[Afbeeldingen van geplotte gegevens]
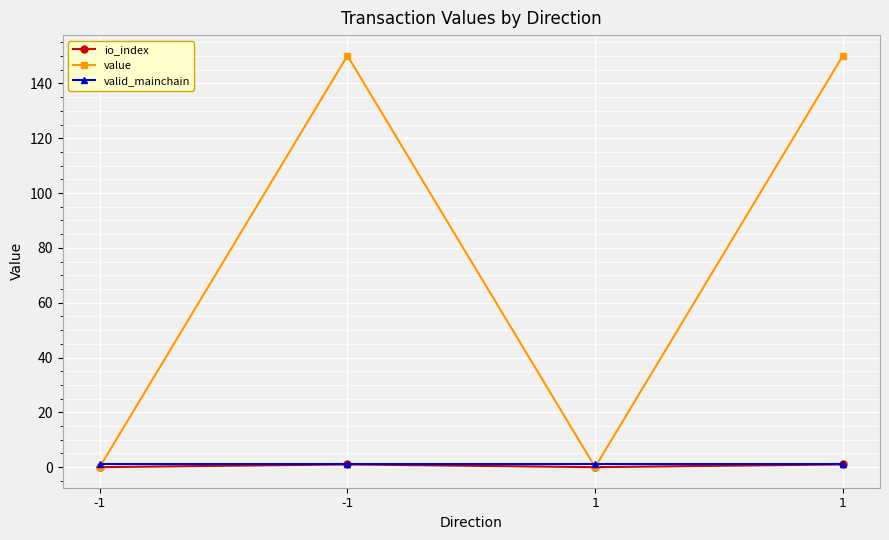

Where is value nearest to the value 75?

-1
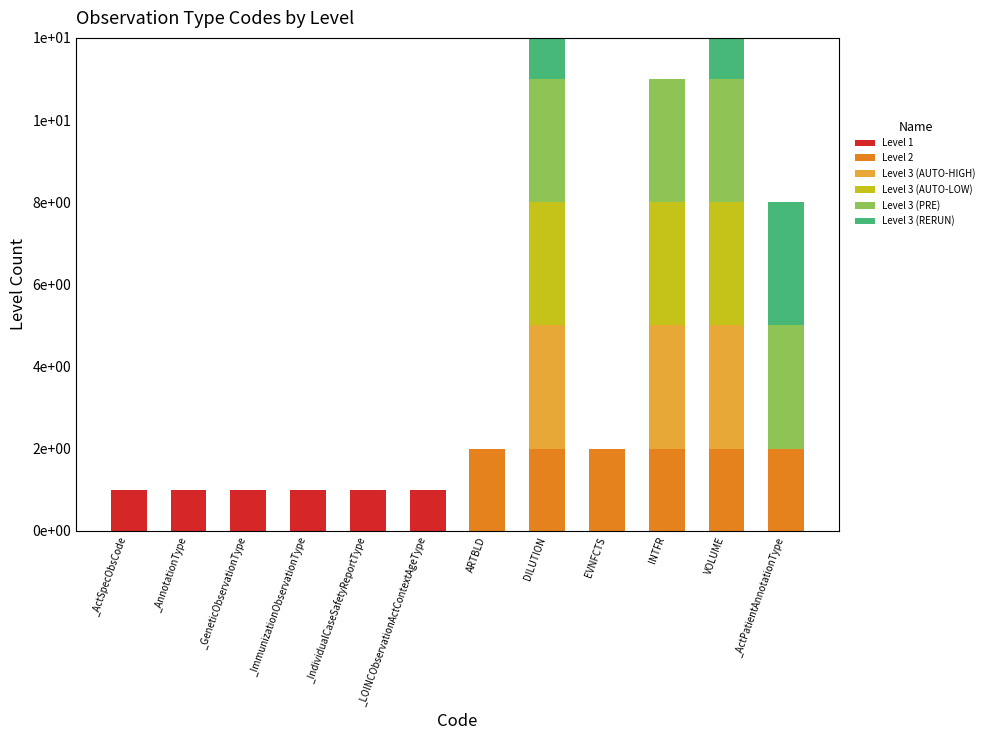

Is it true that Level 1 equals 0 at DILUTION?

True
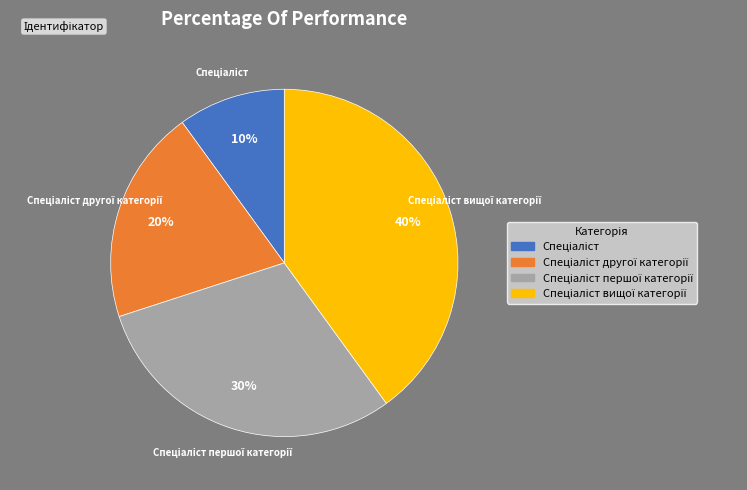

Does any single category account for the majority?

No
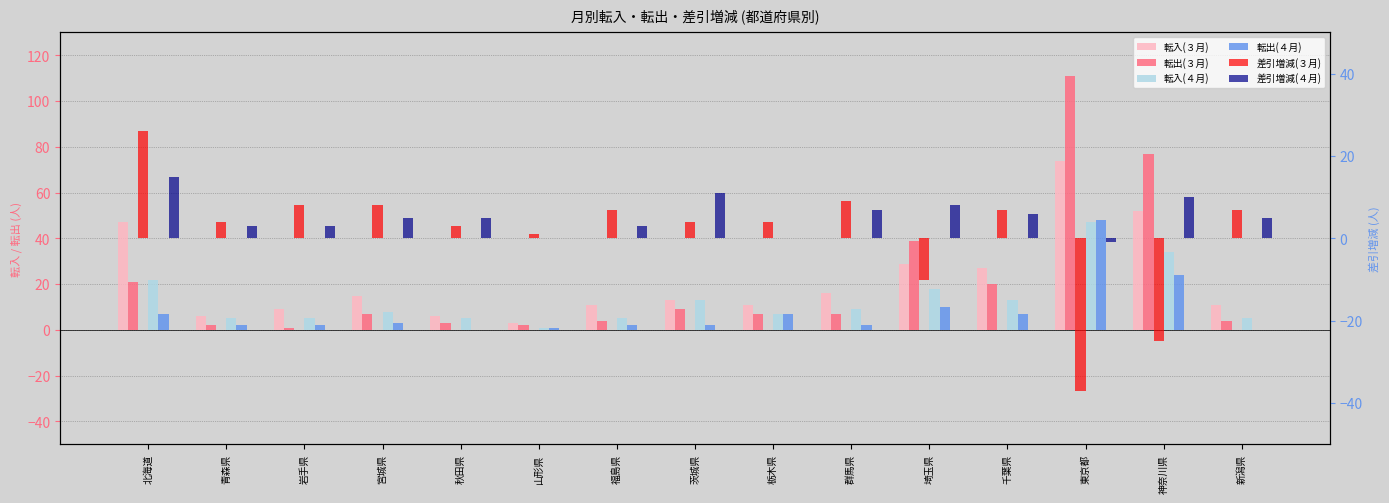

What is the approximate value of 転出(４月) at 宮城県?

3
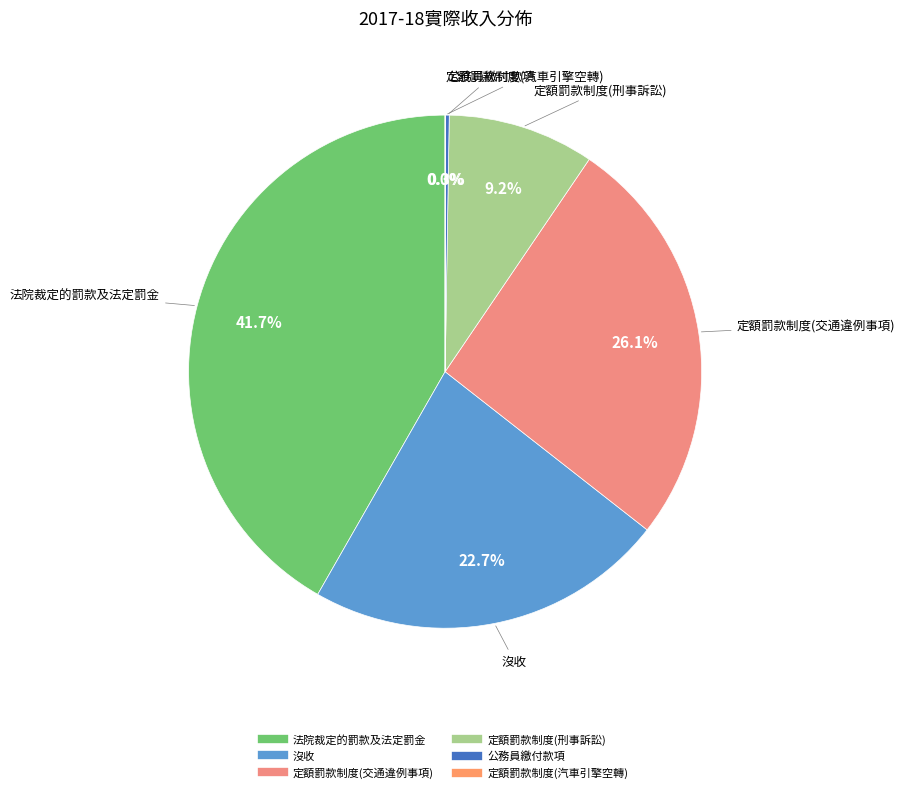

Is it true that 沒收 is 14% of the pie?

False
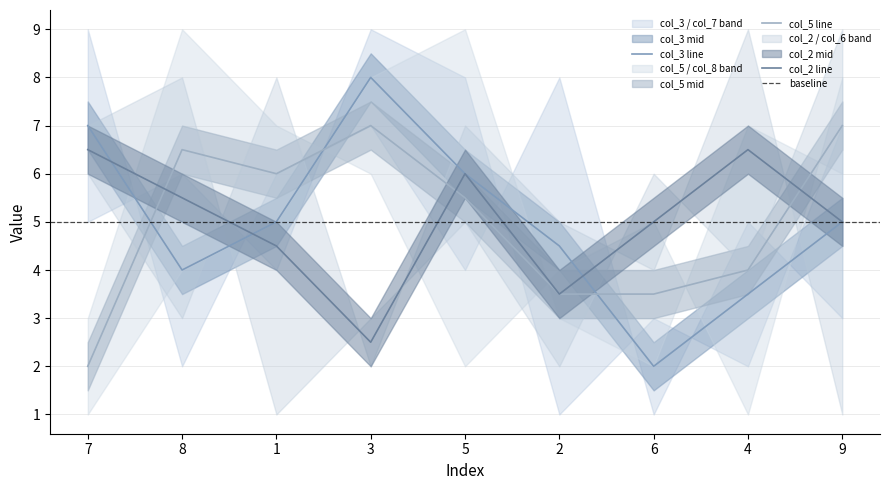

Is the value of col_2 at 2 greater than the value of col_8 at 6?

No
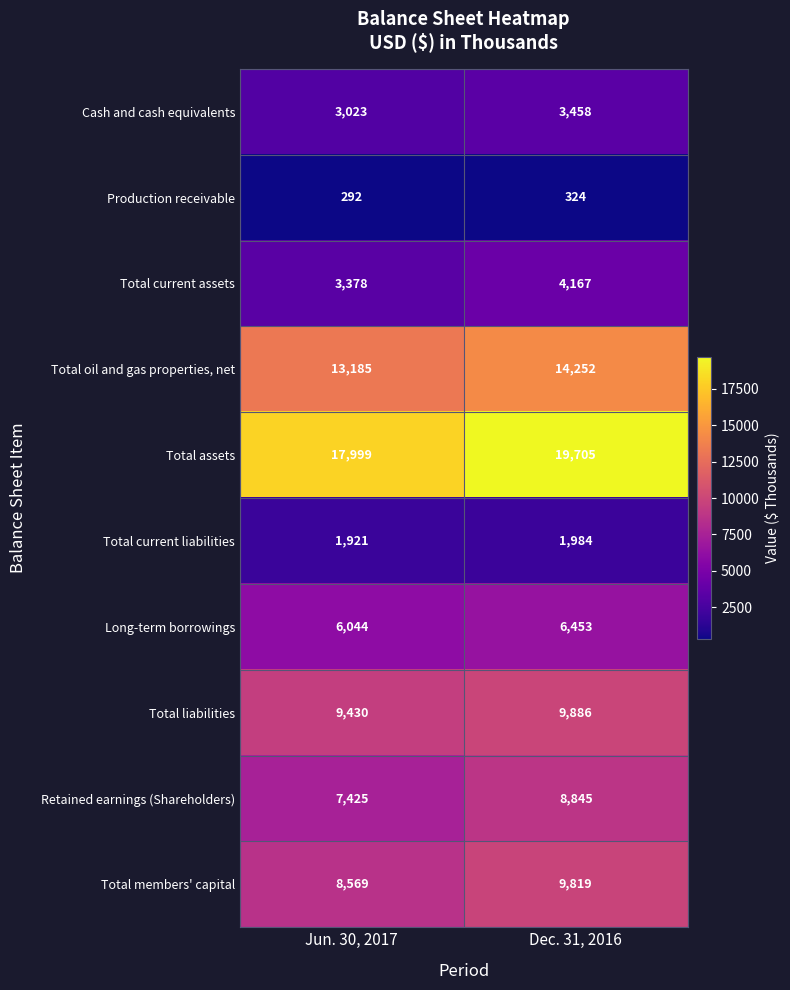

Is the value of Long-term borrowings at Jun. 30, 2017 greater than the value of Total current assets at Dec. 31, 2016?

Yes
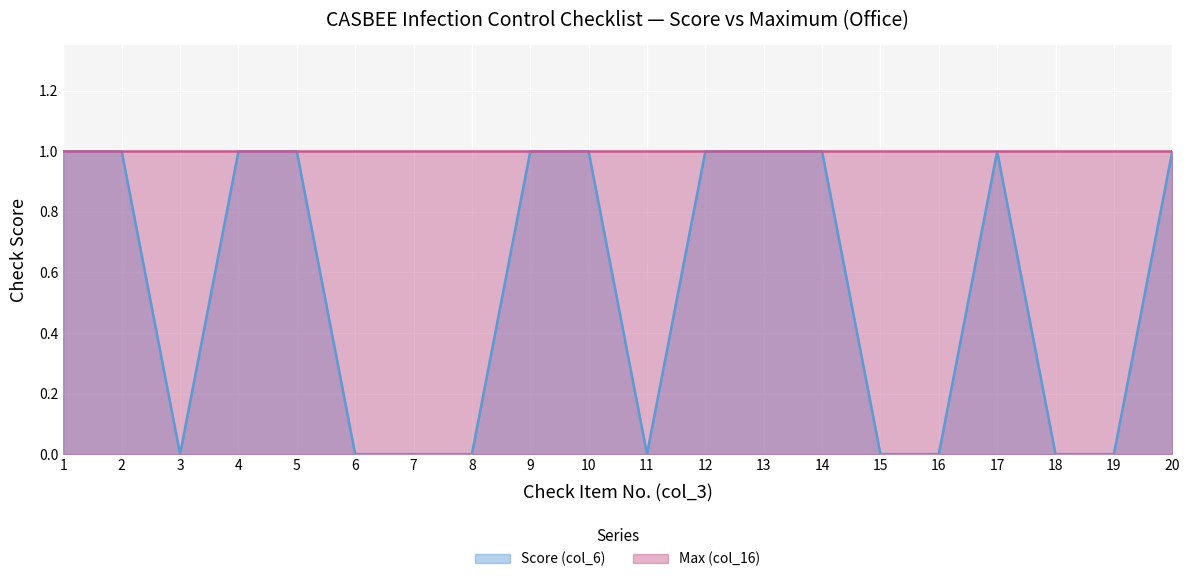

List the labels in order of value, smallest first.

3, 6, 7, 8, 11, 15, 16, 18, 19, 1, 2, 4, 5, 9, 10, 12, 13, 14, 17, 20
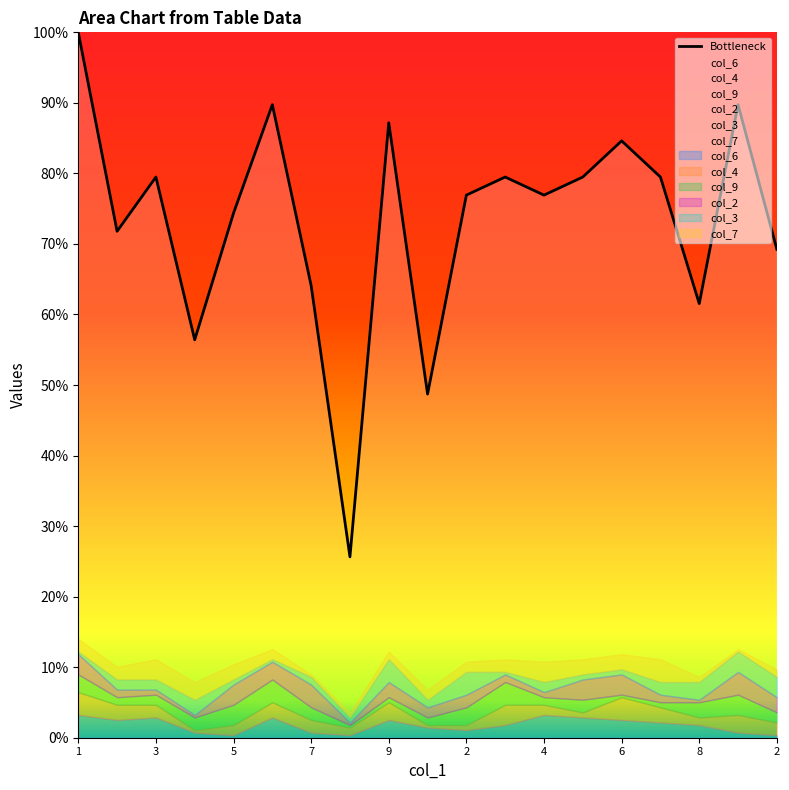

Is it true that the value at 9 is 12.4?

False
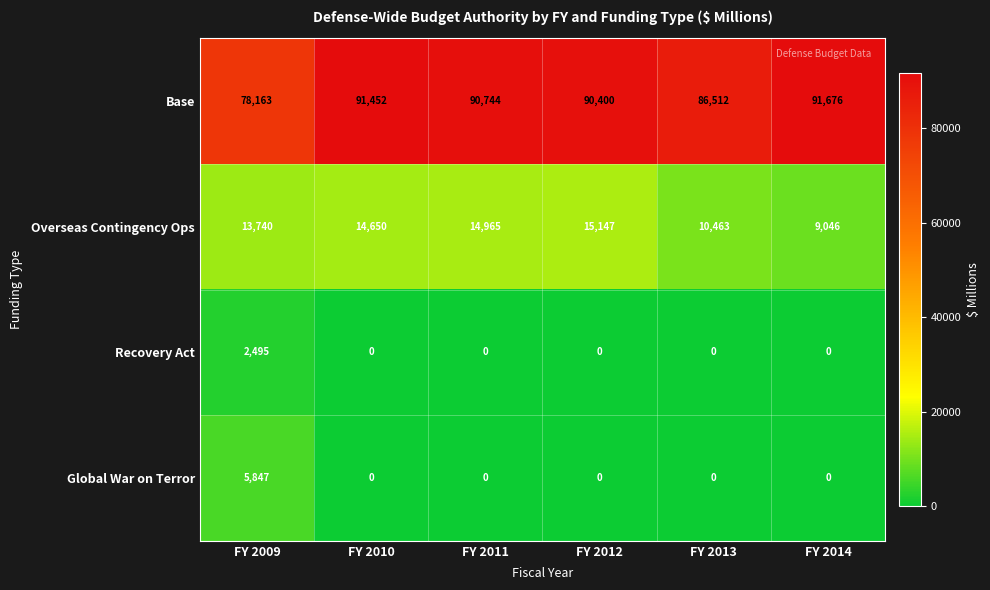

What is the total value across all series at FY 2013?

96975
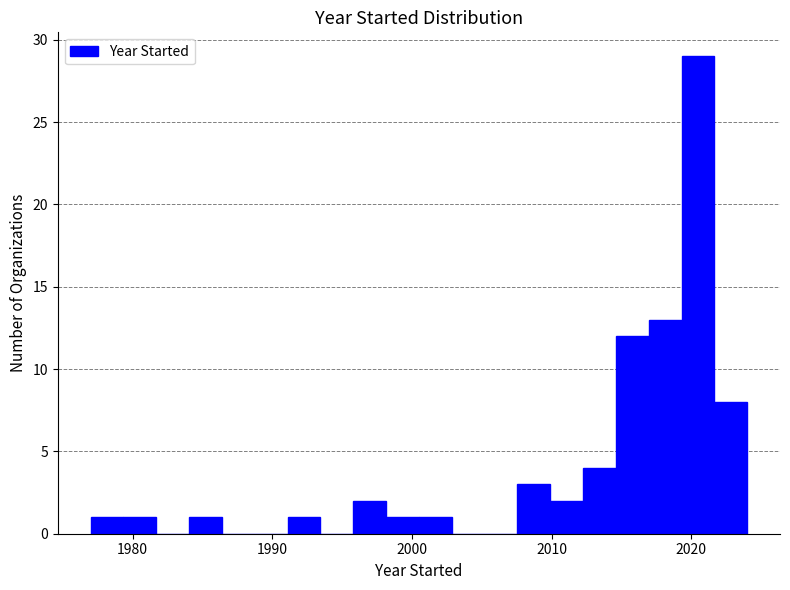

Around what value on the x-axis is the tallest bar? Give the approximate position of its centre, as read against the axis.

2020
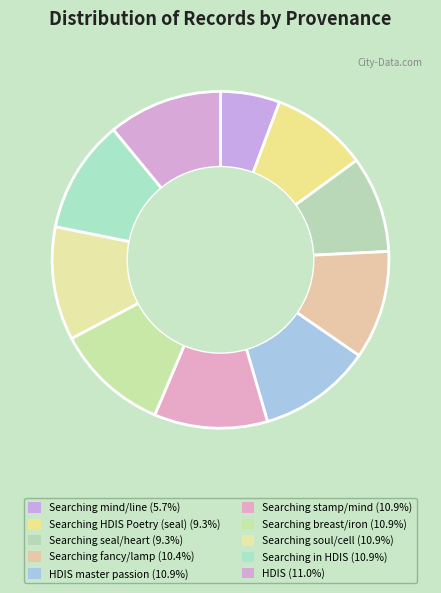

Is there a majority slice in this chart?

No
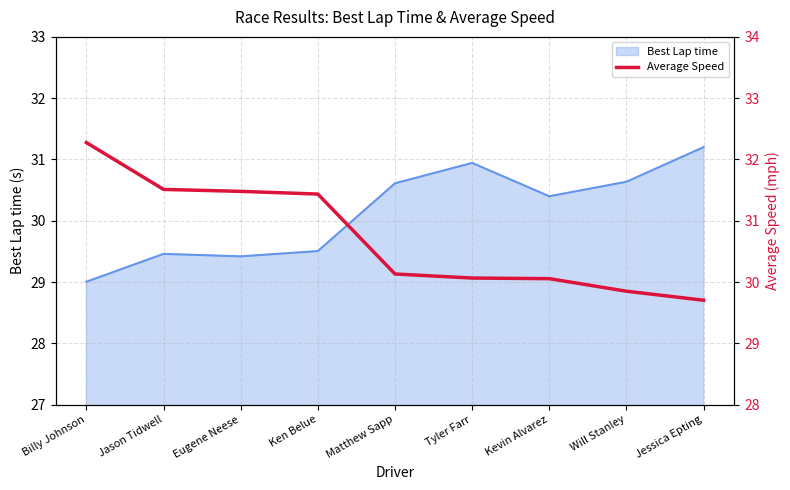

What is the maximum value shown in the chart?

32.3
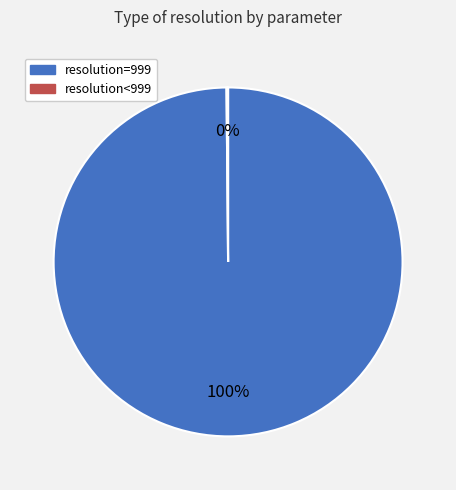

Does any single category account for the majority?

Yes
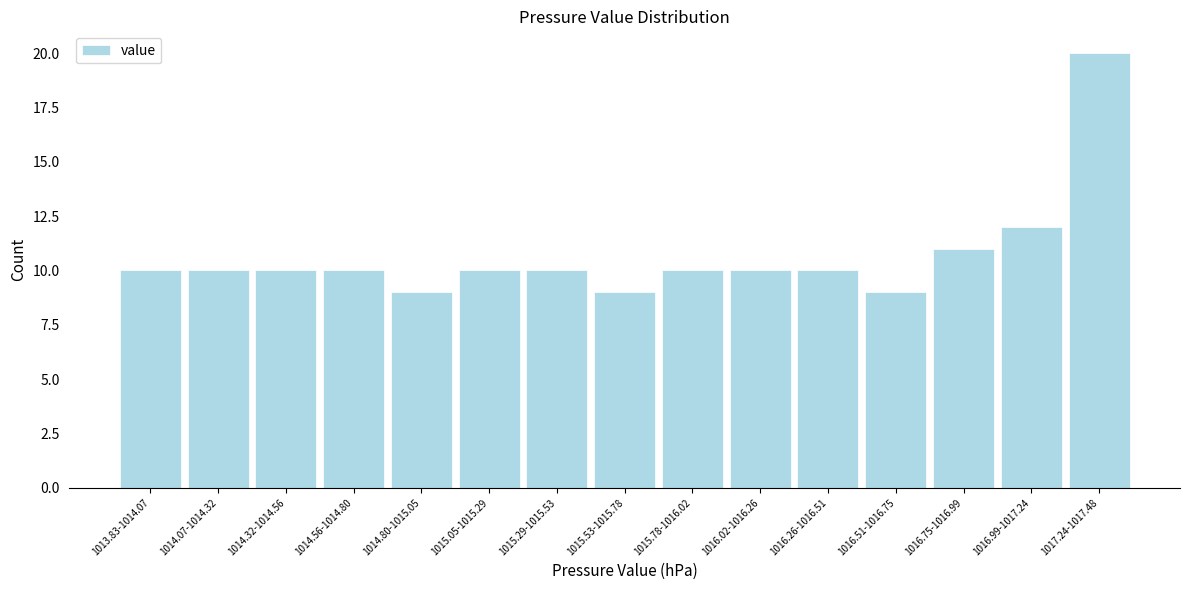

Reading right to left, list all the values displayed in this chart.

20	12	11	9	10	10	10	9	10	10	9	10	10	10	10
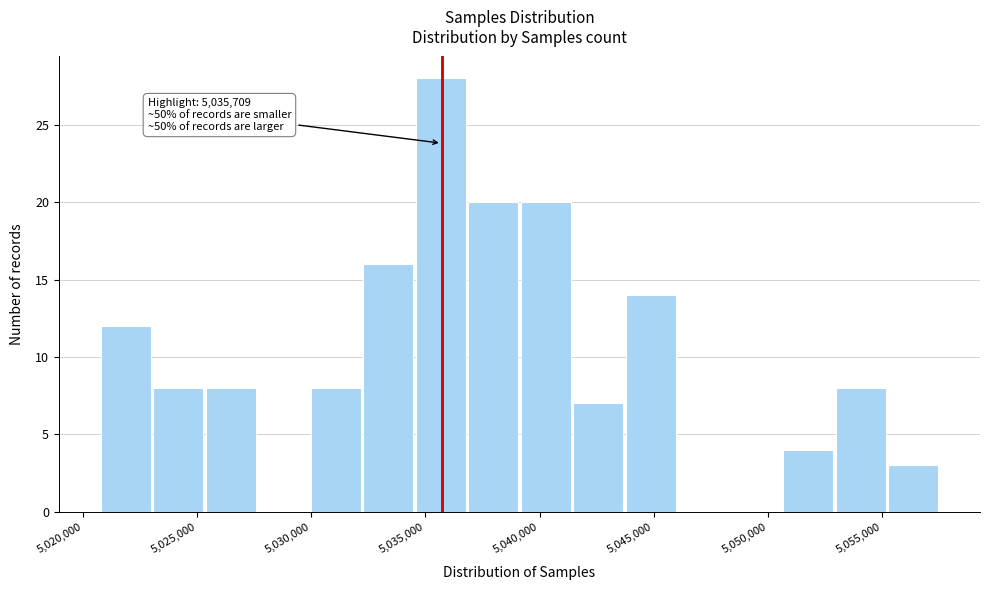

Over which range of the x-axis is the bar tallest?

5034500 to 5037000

- _OPDRACHT_:
Bewerk de records hierboven door overal "greater than" te vervangen door "higher than" en verder niets te veranderen. Geef alle records opnieuw, maar zonder de afbeeldingen.

- _ANTWOORD HIERONDER_:
Where is value nearest to the value 75?

-1

Is it true that Level 1 equals 0 at DILUTION?

True

Does any single category account for the majority?

No

What is the approximate value of 転出(４月) at 宮城県?

3

Is it true that 沒收 is 14% of the pie?

False

Is the value of col_2 at 2 higher than the value of col_8 at 6?

No

Is the value of Long-term borrowings at Jun. 30, 2017 higher than the value of Total current assets at Dec. 31, 2016?

Yes

List the labels in order of value, smallest first.

3, 6, 7, 8, 11, 15, 16, 18, 19, 1, 2, 4, 5, 9, 10, 12, 13, 14, 17, 20

Is it true that the value at 9 is 12.4?

False

What is the total value across all series at FY 2013?

96975

Around what value on the x-axis is the tallest bar? Give the approximate position of its centre, as read against the axis.

2020

Is there a majority slice in this chart?

No

What is the maximum value shown in the chart?

32.3

Does any single category account for the majority?

Yes

Reading right to left, list all the values displayed in this chart.

20	12	11	9	10	10	10	9	10	10	9	10	10	10	10

Over which range of the x-axis is the bar tallest?

5034500 to 5037000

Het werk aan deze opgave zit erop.